= Records for the exercise =

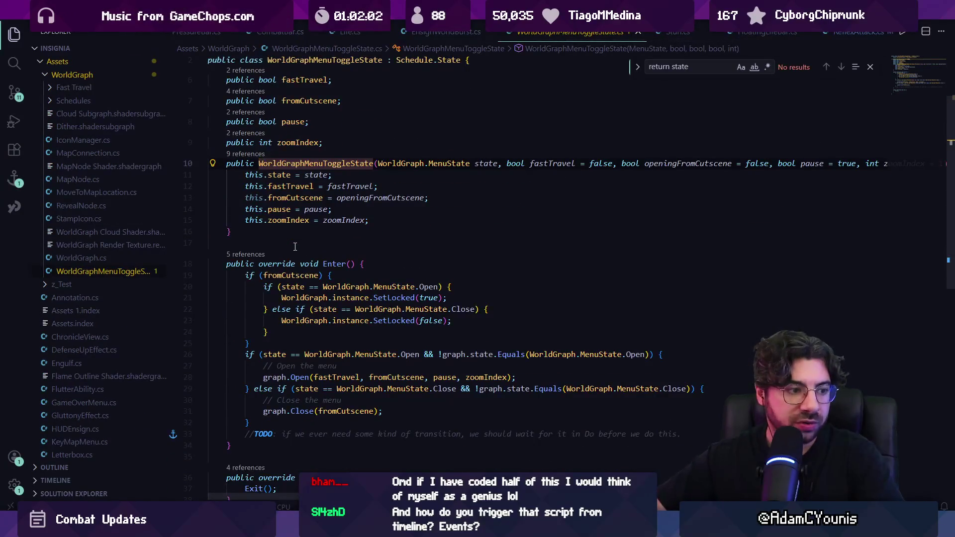
pyautogui.press('alt+Left')
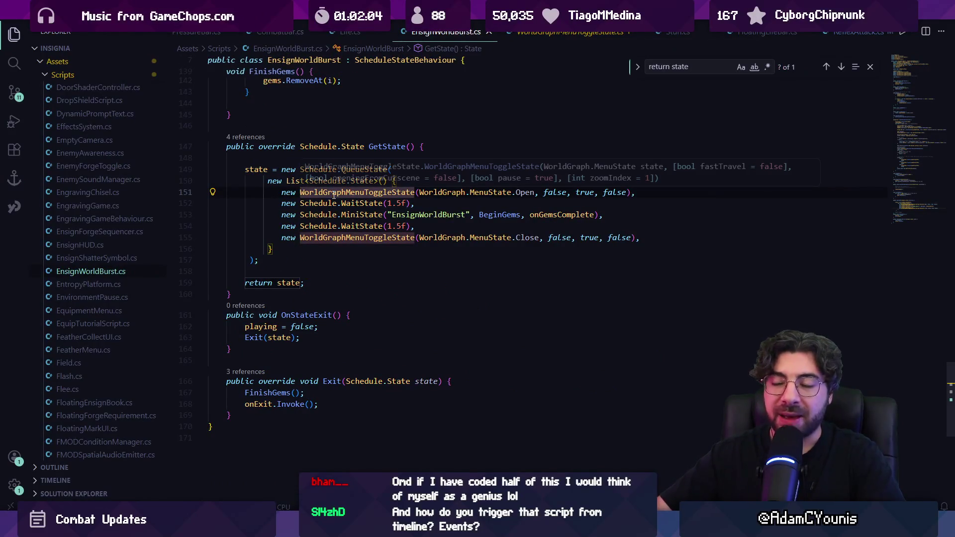
# Trace BeginGems, SpawnEnsigns, StartCoroutine and SpawnEnsignsCoroutine definitions, returning to GetState.
pyautogui.moveTo(277, 202); pyautogui.dragTo(426, 203)
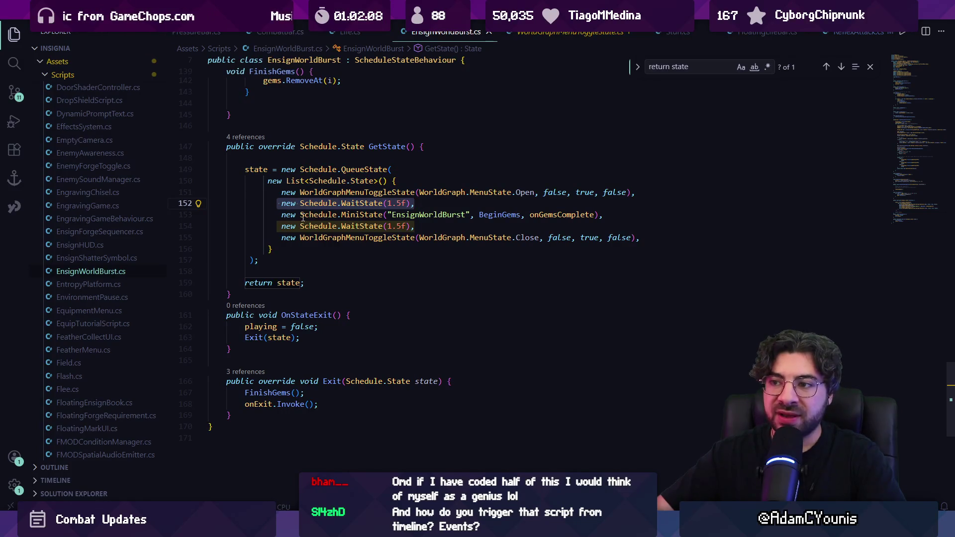
pyautogui.click(282, 216)
pyautogui.moveTo(652, 206); pyautogui.dragTo(612, 215)
pyautogui.click(420, 215)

= Problem details =
Scan the material and collect every line that contains "pyautogui".

= Task output =
pyautogui.press('alt+Left')
pyautogui.moveTo(277, 202); pyautogui.dragTo(426, 203)
pyautogui.click(282, 216)
pyautogui.moveTo(652, 206); pyautogui.dragTo(612, 215)
pyautogui.click(420, 215)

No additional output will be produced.